== Texte source
Les filières des nouvelles énergies renouvelables émettent également des gaz à effet de serre, essentiellement lors de la fabrication de ces équipements : entre 10 et 80 grammes de CO2 par KWh suivant les filières et les technologies considérées, soit un peu plus que le nucléaire [→ Q65].

Les centrales alimentées au gaz naturel se caractérisent, quant à elles, par des émissions directes élevées : grosso modo de l’ordre de 100 grammes de CO2 par kWh pour les unités de cogénération (alimentant des réseaux de chauffage à distance) et environ 400 grammes pour les grandes centrales pour lesquelles la chaleur n’est pas valorisée.

Dans ces conditions, que peut-il advenir de nos émissions de CO2 avec la sortie du nucléaire ?

Si nous parvenons à remplacer entièrement notre électricité nucléaire par des sources renouvelables, nos émissions de CO2 n’augmenteront pas de manière significative.

Si, au contraire, nous optons pour la production en Suisse d’électricité à partir de gaz naturel, nos rejets indigènes de CO2 liées au secteur de l’énergie vont augmenter de 5 à 20 % en fonction du type de production choisie. Ceci serait en contradiction avec nos engagements en faveur du climat [→ Q4]). Le bilan global serait alors neutre, les projets de réduction « compensant » en quelque sorte les émissions des centrales.

Toutefois, cette règle de compensation ne concerne que les émissions de gaz à effet de serre ayant lieu sur le territoire helvétique. Elle ne concerne pas l’électricité que nous importons.
====
== Jeu de données
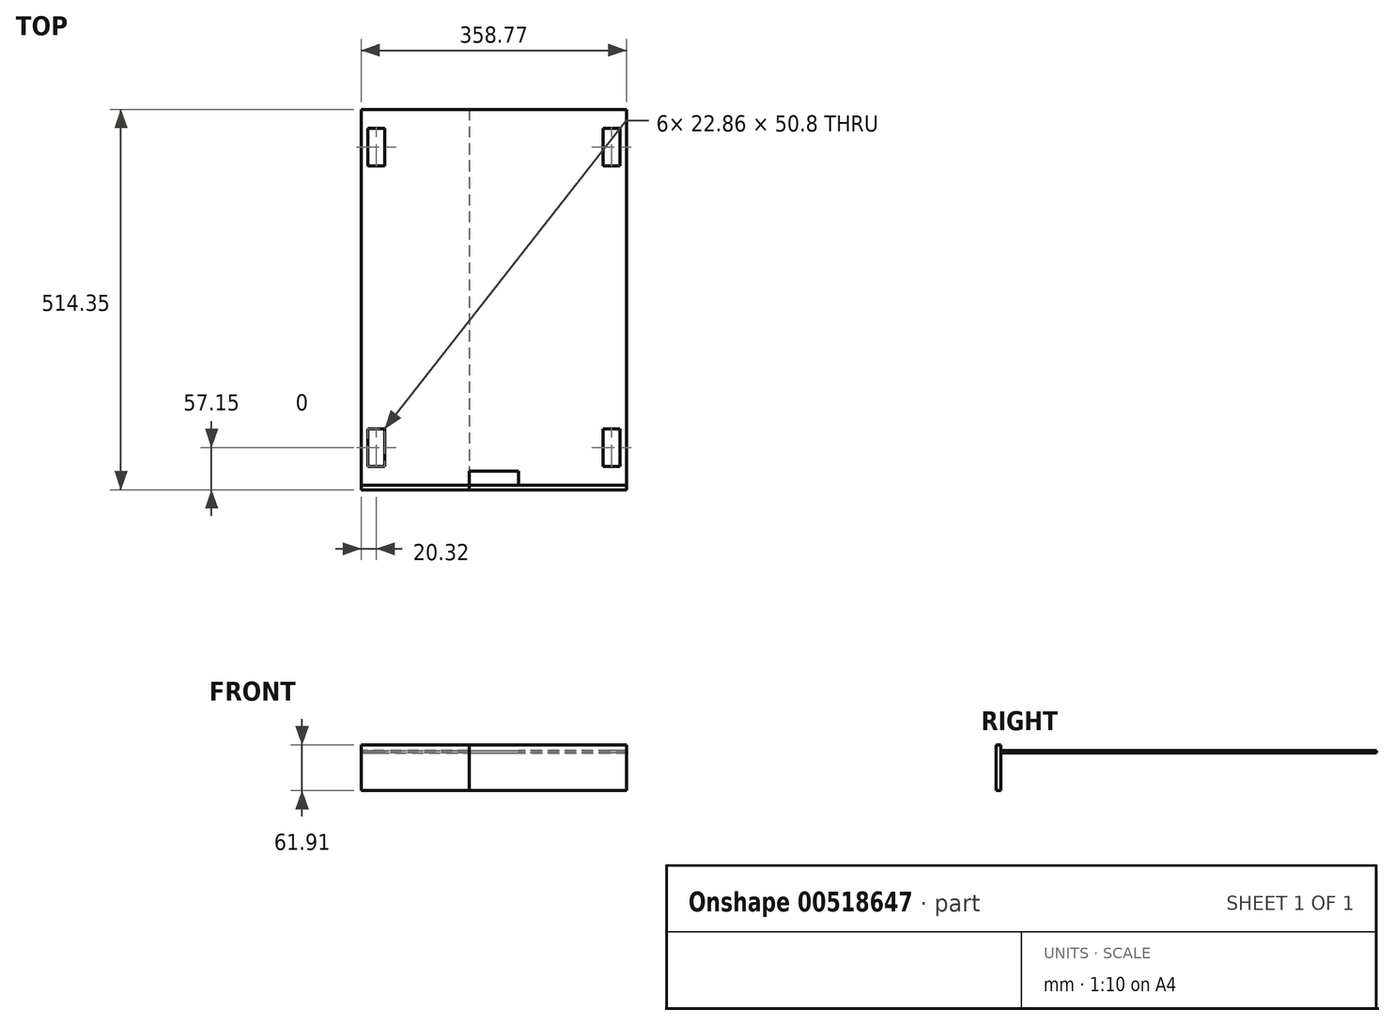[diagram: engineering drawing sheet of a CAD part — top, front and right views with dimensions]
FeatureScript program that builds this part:
annotation { "Feature Type Name" : "Feature", "Feature Type Description" : "" }
export const myFeature = defineFeature(function(context is Context, id is Id, definition is map)
    precondition{}
    {
        {
            var Q0;
            Q0=qCreatedBy(makeId("Front.planeOp"),FACE);
            var sketch = newSketch(context, id + "F0", { "sketchPlane" : qUnion([Q0])});
            skLineSegment(sketch, "E0.bottom", {"start": v(-29.05, 10.66) * mm, "end": v(329.72, 10.66) * mm});
            skLineSegment(sketch, "E0.top", {"start": v(-29.05, -51.25) * mm, "end": v(329.72, -51.25) * mm});
            skLineSegment(sketch, "E0.left", {"start": v(-29.05, 10.66) * mm, "end": v(-29.05, -51.25) * mm});
            skLineSegment(sketch, "E0.right", {"start": v(329.72, 10.66) * mm, "end": v(329.72, -51.25) * mm});
            skLineSegment(sketch, "E1", {"start": v(117, 10.66) * mm, "end": v(117, -51.25) * mm});
            skSolve(sketch);
        }
        {
            var Q0;
            Q0=makeQuery(id+"F0.imprint","IMPRINT",FACE,{"disambiguationData":[TD([[makeQuery(id+"F0.imprint","IMPRINT",EDGE,{"derivedFrom":sQuery(id+"F0.wireOp",EDGE,"E0.bottom")}),-1.0]])]});
            extrude(context, id + "F1", {"entities" : qUnion([Q0]), "depth" : 6.35 * mm});
        }
        {
            var Q0;
            {var subQ0=sQuery(id+"F0.wireOp",EDGE,"E0.left");Q0=makeQuery(id+"F0.imprint","IMPRINT",FACE,{"disambiguationData":[TD([[makeQuery(id+"F0.imprint","IMPRINT",EDGE,{"derivedFrom":subQ0}),1.0]])]});}
            extrude(context, id + "F2", {"entities" : qUnion([Q0]), "depth" : 6.35 * mm});
        }
        {
            var Q0;
            Q0=qCreatedBy(makeId("Top.planeOp"),FACE);
            var sketch = newSketch(context, id + "F3", { "sketchPlane" : qUnion([Q0])});
            skPoint(sketch, "E2.0", {"position": v(-29.05, 0) * mm});
            skPoint(sketch, "E2.1", {"position": v(117, 0) * mm});
            skLineSegment(sketch, "E3", {"start": v(-29.05, 0) * mm, "end": v(-29.05, 508) * mm});
            skLineSegment(sketch, "E4", {"start": v(-29.05, 508) * mm, "end": v(117, 508) * mm});
            skLineSegment(sketch, "E5", {"start": v(117, 508) * mm, "end": v(117, 0) * mm});
            skLineSegment(sketch, "E6", {"start": v(117, 0) * mm, "end": v(-29.05, 0) * mm});
            skLineSegment(sketch, "E7.bottom", {"start": v(-20.16, 482.6) * mm, "end": v(2.7, 482.6) * mm});
            skLineSegment(sketch, "E7.top", {"start": v(-20.16, 431.8) * mm, "end": v(2.7, 431.8) * mm});
            skLineSegment(sketch, "E7.left", {"start": v(-20.16, 482.6) * mm, "end": v(-20.16, 431.8) * mm});
            skLineSegment(sketch, "E7.right", {"start": v(2.7, 482.6) * mm, "end": v(2.7, 431.8) * mm});
            skPoint(sketch, "E8", {"position": v(-20.16, 457.2) * mm});
            skLineSegment(sketch, "E9", {"start": v(-29.05, 254) * mm, "end": v(117, 254) * mm, "construction": true});
            skLineSegment(sketch, "E10.MirrorCS", {"start": v(-20.16, 76.2) * mm, "end": v(2.7, 76.2) * mm});
            skLineSegment(sketch, "E11.MirrorCS", {"start": v(-20.16, 25.4) * mm, "end": v(-20.16, 76.2) * mm});
            skLineSegment(sketch, "E12.MirrorCS", {"start": v(2.7, 25.4) * mm, "end": v(2.7, 76.2) * mm});
            skLineSegment(sketch, "E13.MirrorCS", {"start": v(-20.16, 25.4) * mm, "end": v(2.7, 25.4) * mm});
            skSolve(sketch);
        }
        {
            var Q0;
            Q0=makeQuery(id+"F3.imprint","IMPRINT",FACE,{"disambiguationData":[TD([[makeQuery(id+"F3.imprint","IMPRINT",EDGE,{"derivedFrom":sQuery(id+"F3.wireOp",EDGE,"E3")}),-1.0]])]});
            extrude(context, id + "F4", {"entities" : qUnion([Q0]), "depth" : 1.59 * mm});
        }
        {
            var Q0;
            Q0=qCreatedBy(makeId("Top.planeOp"),FACE);
            var sketch = newSketch(context, id + "F5", { "sketchPlane" : qUnion([Q0])});
            skLineSegment(sketch, "E14.0", {"start": v(-29.05, 0) * mm, "end": v(-29.05, 508) * mm});
            skLineSegment(sketch, "E15", {"start": v(-29.05, 508) * mm, "end": v(329.72, 508) * mm});
            skLineSegment(sketch, "E16", {"start": v(329.72, 508) * mm, "end": v(329.72, 0) * mm});
            skLineSegment(sketch, "E17", {"start": v(329.72, 0) * mm, "end": v(-29.05, 0) * mm});
            skLineSegment(sketch, "E18", {"start": v(-29.05, 254) * mm, "end": v(329.72, 254) * mm, "construction": true});
            skLineSegment(sketch, "E19", {"start": v(150.34, 508) * mm, "end": v(150.34, 0) * mm, "construction": true});
            skPoint(sketch, "E20", {"position": v(320.83, 457.2) * mm});
            skLineSegment(sketch, "E21.0", {"start": v(-20.16, 482.6) * mm, "end": v(2.7, 482.6) * mm});
            skLineSegment(sketch, "E21.1", {"start": v(-20.16, 482.6) * mm, "end": v(-20.16, 431.8) * mm});
            skLineSegment(sketch, "E21.2", {"start": v(2.7, 482.6) * mm, "end": v(2.7, 431.8) * mm});
            skLineSegment(sketch, "E21.3", {"start": v(-20.16, 431.8) * mm, "end": v(2.7, 431.8) * mm});
            skLineSegment(sketch, "E21.4", {"start": v(-20.16, 76.2) * mm, "end": v(2.7, 76.2) * mm});
            skLineSegment(sketch, "E21.5", {"start": v(2.7, 25.4) * mm, "end": v(2.7, 76.2) * mm});
            skLineSegment(sketch, "E21.6", {"start": v(-20.16, 25.4) * mm, "end": v(-20.16, 76.2) * mm});
            skLineSegment(sketch, "E21.7", {"start": v(-20.16, 25.4) * mm, "end": v(2.7, 25.4) * mm});
            skLineSegment(sketch, "E22.MirrorCS", {"start": v(320.83, 482.6) * mm, "end": v(297.97, 482.6) * mm});
            skLineSegment(sketch, "E23.MirrorCS", {"start": v(320.83, 482.6) * mm, "end": v(320.83, 431.8) * mm});
            skLineSegment(sketch, "E24.MirrorCS", {"start": v(297.97, 482.6) * mm, "end": v(297.97, 431.8) * mm});
            skLineSegment(sketch, "E25.MirrorCS", {"start": v(320.83, 431.8) * mm, "end": v(297.97, 431.8) * mm});
            skLineSegment(sketch, "E26.MirrorCS", {"start": v(320.83, 76.2) * mm, "end": v(297.97, 76.2) * mm});
            skLineSegment(sketch, "E27.MirrorCS", {"start": v(320.83, 25.4) * mm, "end": v(320.83, 76.2) * mm});
            skLineSegment(sketch, "E28.MirrorCS", {"start": v(297.97, 25.4) * mm, "end": v(297.97, 76.2) * mm});
            skLineSegment(sketch, "E29.MirrorCS", {"start": v(320.83, 25.4) * mm, "end": v(297.97, 25.4) * mm});
            skLineSegment(sketch, "E30", {"start": v(117, 0) * mm, "end": v(117, 19.05) * mm});
            skLineSegment(sketch, "E31", {"start": v(117, 19.05) * mm, "end": v(183.67, 19.05) * mm});
            skLineSegment(sketch, "E32", {"start": v(183.67, 19.05) * mm, "end": v(183.67, 0) * mm});
            skSolve(sketch);
        }
        {
            var Q0;
            Q0=makeQuery(id+"F5.imprint","IMPRINT",FACE,{"disambiguationData":[TD([[makeQuery(id+"F5.imprint","IMPRINT",EDGE,{"derivedFrom":sQuery(id+"F5.wireOp",EDGE,"E14.0")}),-1.0]])]});
            extrude(context, id + "F6", {"entities" : qUnion([Q0]), "depth" : 3.17 * mm});
        }
    });
annotation { "Feature Type Name" : "Feature", "Feature Type Description" : "" }
export const myFeature = defineFeature(function(context is Context, id is Id, definition is map)
    precondition{}
    {
        {
            var Q0;
            Q0=qCreatedBy(makeId("Right.planeOp"),FACE);
            var sketch = newSketch(context, id + "F0", { "sketchPlane" : qUnion([Q0])});
            skLineSegment(sketch, "E0", {"start": v(0, 0) * mm, "end": v(-6096, 0) * mm});
            skLineSegment(sketch, "E1", {"start": v(0, 0) * mm, "end": v(6096, 0) * mm});
            skLineSegment(sketch, "E2", {"start": v(0, 0) * mm, "end": v(0, 3048) * mm, "construction": true});
            skLineSegment(sketch, "E3", {"start": v(-6096, 0) * mm, "end": v(0, 3048) * mm});
            skLineSegment(sketch, "E4", {"start": v(6096, 0) * mm, "end": v(0, 3048) * mm});
            skLineSegment(sketch, "E5", {"start": v(-6096, 0) * mm, "end": v(-6096, -7315.2) * mm});
            skLineSegment(sketch, "E6", {"start": v(-6096, -7315.2) * mm, "end": v(6096, -7315.2) * mm});
            skLineSegment(sketch, "E7", {"start": v(6096, 0) * mm, "end": v(6096, -7315.2) * mm});
            skLineSegment(sketch, "E8", {"start": v(-6096, -7315.2) * mm, "end": v(-6096, -7620) * mm});
            skLineSegment(sketch, "E9", {"start": v(-6096, -7620) * mm, "end": v(6096, -7620) * mm});
            skLineSegment(sketch, "E10", {"start": v(6096, -7620) * mm, "end": v(6096, -7315.2) * mm});
            skLineSegment(sketch, "E11", {"start": v(0, -7315.2) * mm, "end": v(-457.2, -7315.2) * mm});
            skLineSegment(sketch, "E12", {"start": v(0, -7315.2) * mm, "end": v(457.2, -7315.2) * mm});
            skLineSegment(sketch, "E13", {"start": v(-457.2, -7315.2) * mm, "end": v(-457.2, -5181.6) * mm});
            skLineSegment(sketch, "E14", {"start": v(-457.2, -5181.6) * mm, "end": v(457.2, -5181.6) * mm});
            skLineSegment(sketch, "E15", {"start": v(457.2, -5181.6) * mm, "end": v(457.2, -7315.2) * mm});
            skLineSegment(sketch, "E16", {"start": v(-6096, 0) * mm, "end": v(-7010.4, 0) * mm});
            skLineSegment(sketch, "E17", {"start": v(6096, 0) * mm, "end": v(7010.4, 0) * mm});
            skLineSegment(sketch, "E18", {"start": v(0, 3048) * mm, "end": v(457.2, 3048) * mm});
            skLineSegment(sketch, "E19", {"start": v(0, 3048) * mm, "end": v(-457.2, 3048) * mm});
            skLineSegment(sketch, "E20", {"start": v(-7010.4, 0) * mm, "end": v(-457.2, 3048) * mm});
            skLineSegment(sketch, "E21", {"start": v(7010.4, 0) * mm, "end": v(457.2, 3048) * mm});
            skLineSegment(sketch, "E22.bottom", {"start": v(-2743.2, -914.4) * mm, "end": v(-914.4, -914.4) * mm});
            skLineSegment(sketch, "E22.top", {"start": v(-2743.2, -2133.6) * mm, "end": v(-914.4, -2133.6) * mm});
            skLineSegment(sketch, "E22.left", {"start": v(-2743.2, -914.4) * mm, "end": v(-2743.2, -2133.6) * mm});
            skLineSegment(sketch, "E22.right", {"start": v(-914.4, -914.4) * mm, "end": v(-914.4, -2133.6) * mm});
            skLineSegment(sketch, "E23.bottom", {"start": v(3449.56, -218.05) * mm, "end": v(5278.36, -218.05) * mm});
            skLineSegment(sketch, "E23.top", {"start": v(3449.56, -1742.05) * mm, "end": v(5278.36, -1742.05) * mm});
            skLineSegment(sketch, "E23.left", {"start": v(3449.56, -218.05) * mm, "end": v(3449.56, -1742.05) * mm});
            skLineSegment(sketch, "E23.right", {"start": v(5278.36, -218.05) * mm, "end": v(5278.36, -1742.05) * mm});
            skLineSegment(sketch, "E24.bottom", {"start": v(-3558.79, -5153.92) * mm, "end": v(-2034.79, -5153.92) * mm});
            skLineSegment(sketch, "E24.top", {"start": v(-3558.79, -6677.92) * mm, "end": v(-2034.79, -6677.92) * mm});
            skLineSegment(sketch, "E24.left", {"start": v(-3558.79, -5153.92) * mm, "end": v(-3558.79, -6677.92) * mm});
            skLineSegment(sketch, "E24.right", {"start": v(-2034.79, -5153.92) * mm, "end": v(-2034.79, -6677.92) * mm});
            skLineSegment(sketch, "E25.left", {"start": v(-3558.79, -5153.92) * mm, "end": v(-3558.79, -5153.92) * mm});
            skCircle(sketch, "E26.cCircle", {"center": v(3162.99, -4421.52) * mm, "radius": 957.11 * mm, "construction": true});
            skLineSegment(sketch, "E26.0", {"start": v(4268.14, -4428.14) * mm, "end": v(3709.83, -5381.92) * mm});
            skLineSegment(sketch, "E26.1", {"start": v(3709.83, -5381.92) * mm, "end": v(2604.67, -5375.3) * mm});
            skLineSegment(sketch, "E26.2", {"start": v(2604.67, -5375.3) * mm, "end": v(2057.83, -4414.9) * mm});
            skLineSegment(sketch, "E26.3", {"start": v(2057.83, -4414.9) * mm, "end": v(2616.14, -3461.11) * mm});
            skLineSegment(sketch, "E26.4", {"start": v(2616.14, -3461.11) * mm, "end": v(3721.3, -3467.73) * mm});
            skLineSegment(sketch, "E26.5", {"start": v(3721.3, -3467.73) * mm, "end": v(4268.14, -4428.14) * mm});
            skPoint(sketch, "E26.0.midPoint", {"position": v(3988.99, -4905.03) * mm});
            skSolve(sketch);
        }
        {
            var Q0;
            {var subQ0=sQuery(id+"F0.wireOp",EDGE,"E8");Q0=makeQuery(id+"F0.imprint","IMPRINT",FACE,{"disambiguationData":[TD([[makeQuery(id+"F0.imprint","IMPRINT",EDGE,{"derivedFrom":subQ0}),1.0]])]});}
            var Q1;
            Q1=makeQuery(id+"F0.imprint","IMPRINT",FACE,{"disambiguationData":[TD([[makeQuery(id+"F0.imprint","IMPRINT",EDGE,{"derivedFrom":sQuery(id+"F0.wireOp",EDGE,"E3")}),1.0]])]});
            var Q2;
            Q2=makeQuery(id+"F0.imprint","IMPRINT",FACE,{"disambiguationData":[TD([[makeQuery(id+"F0.imprint","IMPRINT",EDGE,{"derivedFrom":sQuery(id+"F0.wireOp",EDGE,"E4")}),-1.0]])]});
            var Q3;
            Q3=makeQuery(id+"F0.imprint","IMPRINT",FACE,{"disambiguationData":[TD([[makeQuery(id+"F0.imprint","IMPRINT",EDGE,{"derivedFrom":sQuery(id+"F0.wireOp",EDGE,"E22.bottom")}),-1.0]])]});
            var Q4;
            Q4=makeQuery(id+"F0.imprint","IMPRINT",FACE,{"disambiguationData":[TD([[makeQuery(id+"F0.imprint","IMPRINT",EDGE,{"derivedFrom":sQuery(id+"F0.wireOp",EDGE,"E23.bottom")}),-1.0]])]});
            var Q5;
            Q5=makeQuery(id+"F0.imprint","IMPRINT",FACE,{"disambiguationData":[TD([[makeQuery(id+"F0.imprint","IMPRINT",EDGE,{"derivedFrom":sQuery(id+"F0.wireOp",EDGE,"E24.bottom")}),-1.0]])]});
            var Q6;
            Q6=makeQuery(id+"F0.imprint","IMPRINT",FACE,{"disambiguationData":[TD([[makeQuery(id+"F0.imprint","IMPRINT",EDGE,{"derivedFrom":sQuery(id+"F0.wireOp",EDGE,"E26.0")}),-1.0]])]});
            var Q7;
            Q7=makeQuery(id+"F0.imprint","IMPRINT",FACE,{"disambiguationData":[TD([[makeQuery(id+"F0.imprint","IMPRINT",EDGE,{"derivedFrom":sQuery(id+"F0.wireOp",EDGE,"E11")}),-1.0]])]});
            var Q8;
            Q8=makeQuery(id+"F0.imprint","IMPRINT",FACE,{"disambiguationData":[TD([[makeQuery(id+"F0.imprint","IMPRINT",EDGE,{"derivedFrom":sQuery(id+"F0.wireOp",EDGE,"E0")}),1.0]])]});
            var Q9;
            Q9=makeQuery(id+"F0.imprint","IMPRINT",FACE,{"disambiguationData":[TD([[makeQuery(id+"F0.imprint","IMPRINT",EDGE,{"derivedFrom":sQuery(id+"F0.wireOp",EDGE,"E0")}),-1.0]])]});
            extrude(context, id + "F1", {"entities" : qUnion([Q0, Q1, Q2, Q3, Q4, Q5, Q6, Q7, Q8, Q9]), "depth" : 12192 * mm, "offsetDistance" : 30.48 * mm});
        }
    });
====
* [Exercices]:
a: Dans le texte sur le nucléaire et le CO2, recopiez le passage qui commence par « Dans ces conditions, que » et va jusqu'à « de manière significative. ».
b: Répondez à ces questions d'après le texte sur le nucléaire et le CO2 :
(i) Combien de grammes de CO2 par kWh les filières des nouvelles énergies renouvelables émettent-elles ?
(ii) Environ combien de grammes de CO2 par kWh émettent les grandes centrales au gaz naturel qui ne valorisent pas la chaleur ?
(iii) En cas de production d'électricité au gaz naturel en Suisse, de combien les rejets indigènes de CO2 du secteur de l'énergie augmenteraient-ils ?

* [Exercices corrigés]:
a:
Dans ces conditions, que peut-il advenir de nos émissions de CO2 avec la sortie du nucléaire ?

Si nous parvenons à remplacer entièrement notre électricité nucléaire par des sources renouvelables, nos émissions de CO2 n’augmenteront pas de manière significative.

b:
(i) Entre 10 et 80 grammes, suivant les filières et les technologies considérées.
(ii) Environ 400 grammes.
(iii) De 5 à 20 %, en fonction du type de production choisie.